Work order: Write only the count of lines that hold the word "false" in the listing.

═════ Records for processing ═════

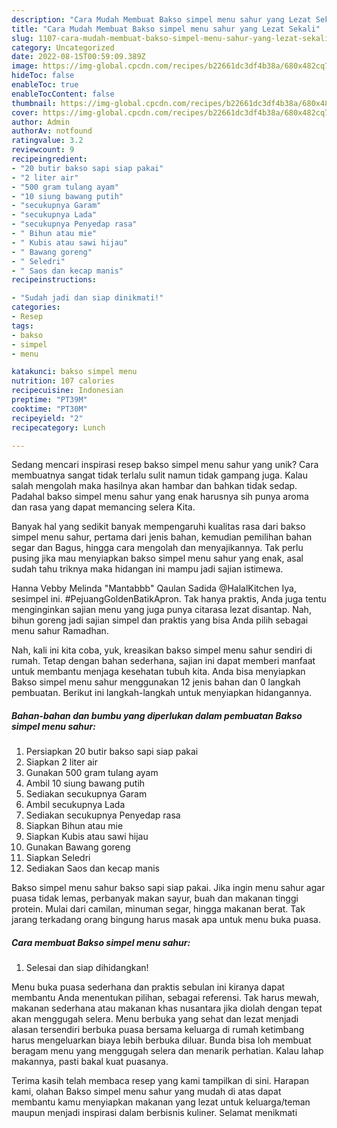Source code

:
 ```yaml
---
description: "Cara Mudah Membuat Bakso simpel menu sahur yang Lezat Sekali"
title: "Cara Mudah Membuat Bakso simpel menu sahur yang Lezat Sekali"
slug: 1107-cara-mudah-membuat-bakso-simpel-menu-sahur-yang-lezat-sekali
category: Uncategorized
date: 2022-08-15T00:59:09.389Z
image: https://img-global.cpcdn.com/recipes/b22661dc3df4b38a/680x482cq70/bakso-simpel-menu-sahur-foto-resep-utama.jpg
hideToc: false
enableToc: true
enableTocContent: false
thumbnail: https://img-global.cpcdn.com/recipes/b22661dc3df4b38a/680x482cq70/bakso-simpel-menu-sahur-foto-resep-utama.jpg
cover: https://img-global.cpcdn.com/recipes/b22661dc3df4b38a/680x482cq70/bakso-simpel-menu-sahur-foto-resep-utama.jpg
author: Admin
authorAv: notfound
ratingvalue: 3.2
reviewcount: 9
recipeingredient:
- "20 butir bakso sapi siap pakai"
- "2 liter air"
- "500 gram tulang ayam"
- "10 siung bawang putih"
- "secukupnya Garam"
- "secukupnya Lada"
- "secukupnya Penyedap rasa"
- " Bihun atau mie"
- " Kubis atau sawi hijau"
- " Bawang goreng"
- " Seledri"
- " Saos dan kecap manis"
recipeinstructions:

- "Sudah jadi dan siap dinikmati!"
categories:
- Resep
tags:
- bakso
- simpel
- menu

katakunci: bakso simpel menu 
nutrition: 107 calories
recipecuisine: Indonesian
preptime: "PT39M"
cooktime: "PT30M"
recipeyield: "2"
recipecategory: Lunch

---
```





Sedang mencari inspirasi resep bakso simpel menu sahur yang unik? Cara membuatnya sangat tidak terlalu sulit namun tidak gampang juga. Kalau salah mengolah maka hasilnya akan hambar dan bahkan tidak sedap. Padahal bakso simpel menu sahur yang enak harusnya sih punya aroma dan rasa yang dapat memancing selera Kita.





Banyak hal yang sedikit banyak mempengaruhi kualitas rasa dari bakso simpel menu sahur, pertama dari jenis bahan, kemudian pemilihan bahan segar dan Bagus, hingga cara mengolah dan menyajikannya. Tak perlu pusing jika mau menyiapkan bakso simpel menu sahur yang enak,      asal sudah tahu triknya maka hidangan ini mampu jadi sajian istimewa.














Hanna Vebby Melinda &#34;Mantabbb&#34; Qaulan Sadida @HalalKitchen Iya, sesimpel ini. #PejuangGoldenBatikApron. Tak hanya praktis, Anda juga tentu menginginkan sajian menu yang juga punya citarasa lezat disantap. Nah, bihun goreng jadi sajian simpel dan praktis yang bisa Anda pilih sebagai menu sahur Ramadhan.






Nah, kali ini kita coba, yuk, kreasikan bakso simpel menu sahur sendiri di rumah. Tetap dengan bahan sederhana, sajian ini dapat memberi manfaat untuk membantu menjaga kesehatan tubuh kita. Anda bisa menyiapkan Bakso simpel menu sahur menggunakan 12 jenis bahan dan 0 langkah pembuatan. Berikut ini langkah-langkah untuk menyiapkan hidangannya.

<!--inarticleads1-->

##### Bahan-bahan dan bumbu yang diperlukan dalam pembuatan Bakso simpel menu sahur:

1. Persiapkan 20 butir bakso sapi siap pakai
1. Siapkan 2 liter air
1. Gunakan 500 gram tulang ayam
1. Ambil 10 siung bawang putih
1. Sediakan secukupnya Garam
1. Ambil secukupnya Lada
1. Sediakan secukupnya Penyedap rasa
1. Siapkan  Bihun atau mie
1. Siapkan  Kubis atau sawi hijau
1. Gunakan  Bawang goreng
1. Siapkan  Seledri
1. Sediakan  Saos dan kecap manis


Bakso simpel menu sahur bakso sapi siap pakai. Jika ingin menu sahur agar puasa tidak lemas, perbanyak makan sayur, buah dan makanan tinggi protein. Mulai dari camilan, minuman segar, hingga makanan berat. Tak jarang terkadang orang bingung harus masak apa untuk menu buka puasa. 

<!--inarticleads2-->

##### Cara membuat Bakso simpel menu sahur:


1. Selesai dan siap dihidangkan!

Menu buka puasa sederhana dan praktis sebulan ini kiranya dapat membantu Anda menentukan pilihan, sebagai referensi. Tak harus mewah, makanan sederhana atau makanan khas nusantara jika diolah dengan tepat akan menggugah selera. Menu berbuka yang sehat dan lezat menjadi alasan tersendiri berbuka puasa bersama keluarga di rumah ketimbang harus mengeluarkan biaya lebih berbuka diluar. Bunda bisa loh membuat beragam menu yang menggugah selera dan menarik perhatian. Kalau lahap makannya, pasti bakal kuat puasanya. 

Terima kasih telah membaca resep yang kami tampilkan di sini. Harapan kami, olahan Bakso simpel menu sahur yang mudah di atas dapat membantu kamu menyiapkan makanan yang lezat untuk keluarga/teman maupun menjadi inspirasi dalam berbisnis kuliner. Selamat menikmati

═════

Completed exercise: 2